Search term "track": copy each line of the records that contains it.

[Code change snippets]
------------------------

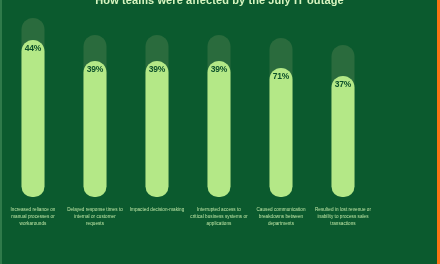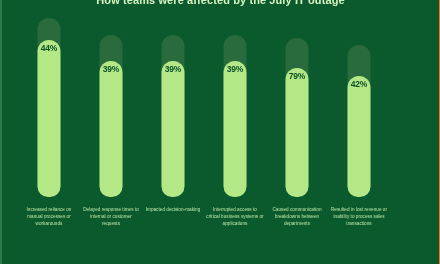--- a/index.html
+++ b/index.html
@@ -14,7 +14,7 @@
     background:#0b5a2e;
     box-sizing:border-box;
     border-left:2px solid #2f7a4a;
-    border-right:1px solid #f97316;
+    border-right:3px solid #f97316;
   }
   #title{
     position:absolute;left:0;right:0;top:-6px;

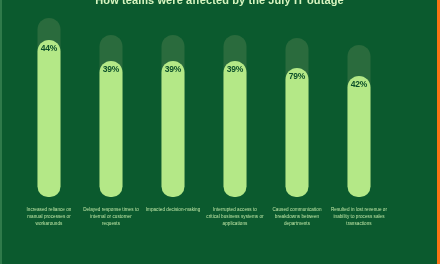--- a/index.html
+++ b/index.html
@@ -31,7 +31,6 @@
     position:absolute;
     top:0;height:264px;
     width:62px;
-    padding-left:32px;
   }
   .track{
     position:absolute;

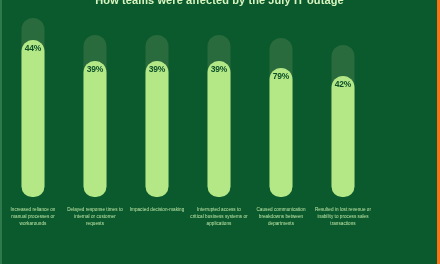--- a/index.html
+++ b/index.html
@@ -109,7 +109,7 @@
     <div class="col" style="left:248px;">
       <div class="track" style="top:38px;"></div>
       <div class="fill" style="top:68px;"></div>
-      <div class="pct" style="top:71px;">79%</div>
+      <div class="pct" style="top:71px;">71%</div>
       <div class="cap">Caused communication breakdowns between departments</div>
     </div>
 

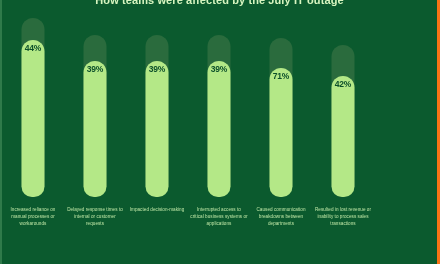--- a/index.html
+++ b/index.html
@@ -116,7 +116,7 @@
     <div class="col" style="left:310px;">
       <div class="track" style="top:45px;"></div>
       <div class="fill" style="top:76px;"></div>
-      <div class="pct" style="top:79px;">42%</div>
+      <div class="pct" style="top:79px;">37%</div>
       <div class="cap">Resulted in lost revenue or inability to process sales transactions</div>
     </div>
 

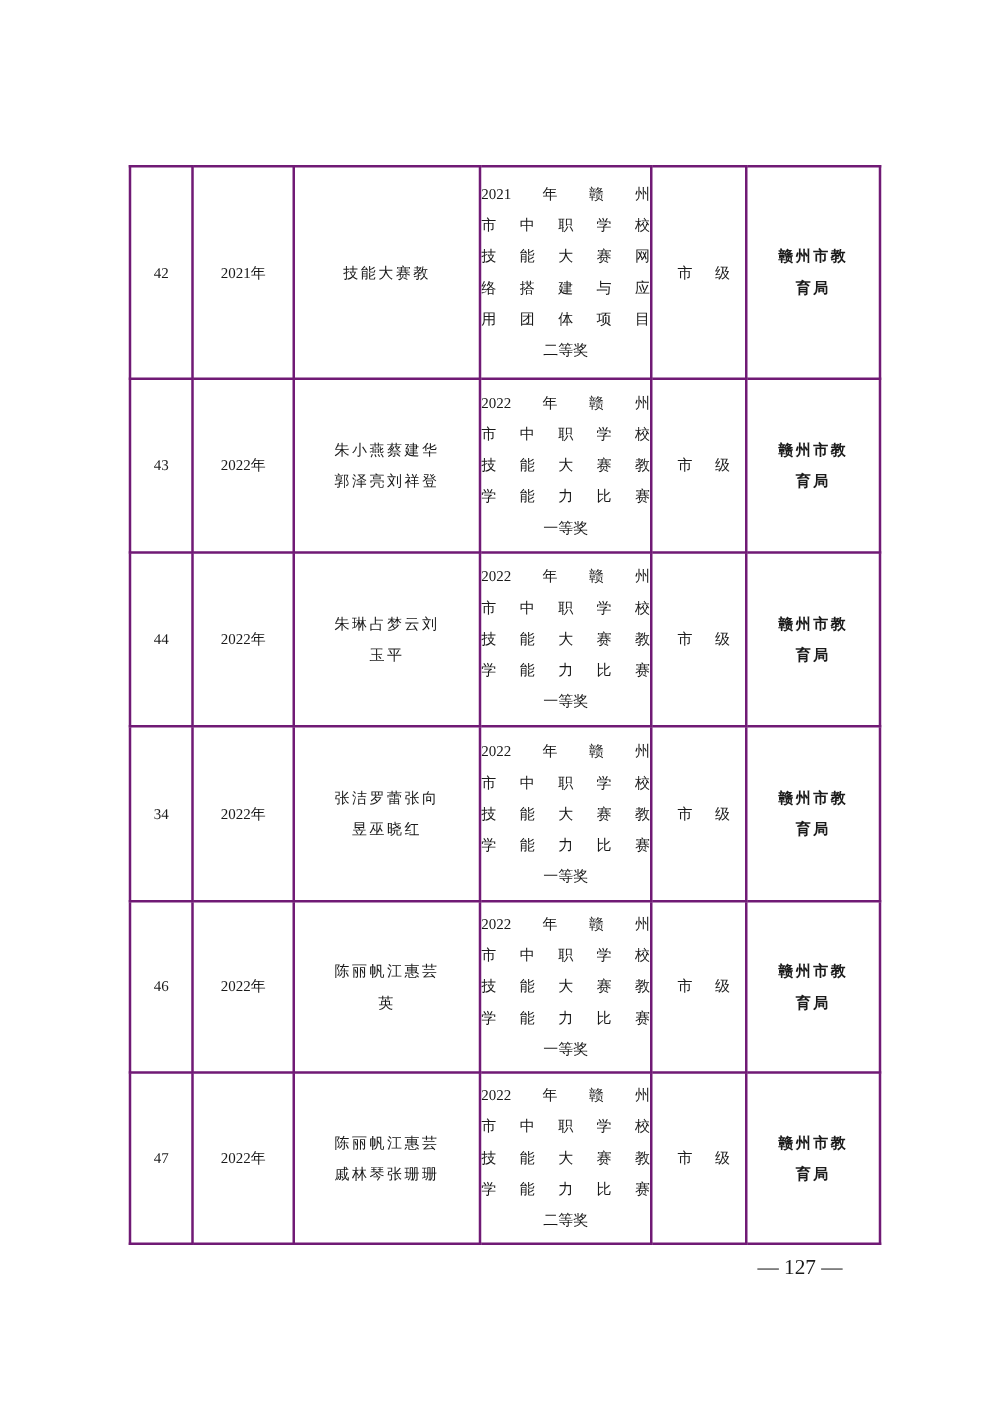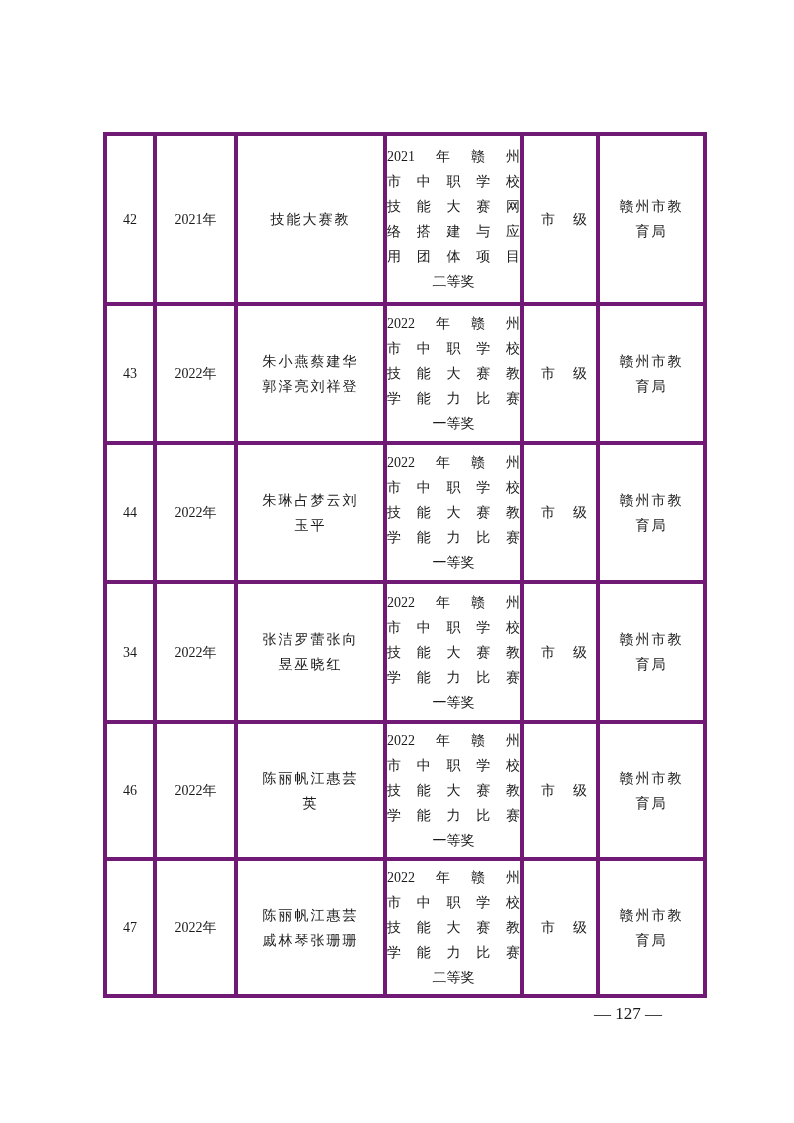--- a/index.html
+++ b/index.html
@@ -29,9 +29,9 @@
     table-layout: fixed;
   }
   table.awards td {
-    border: 4px solid #701a75;
+    border: 2px solid #701a75;
     vertical-align: middle;
-    font-size: 14px;
+    font-size: 12px;
     line-height: 25px;
     padding: 0;
     text-align: center;

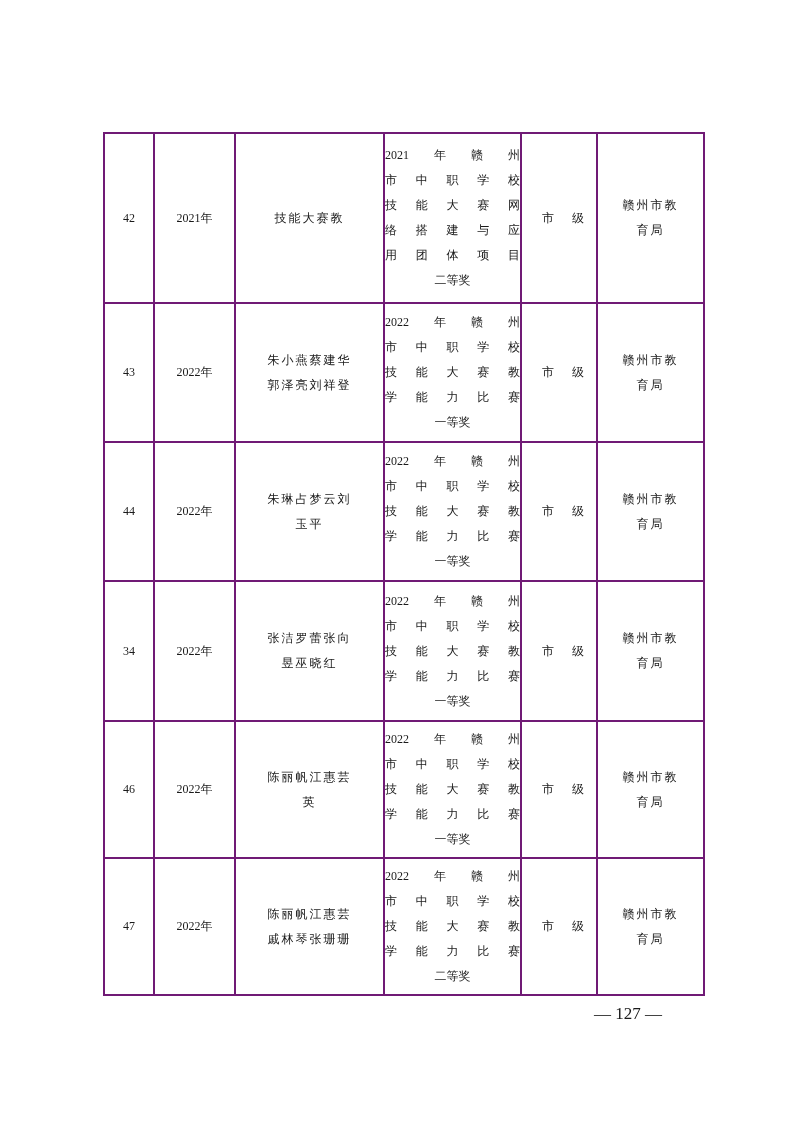--- a/index.html
+++ b/index.html
@@ -75,6 +75,7 @@
   td.td-org {
     white-space: pre-line;
     letter-spacing: 2px;
+    font-weight: bold;
   }
   .pageno {
     position: absolute;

------------------------

**Answer space:**
   .track{
       <div class="track" style="top:38px;"></div>
       <div class="track" style="top:45px;"></div>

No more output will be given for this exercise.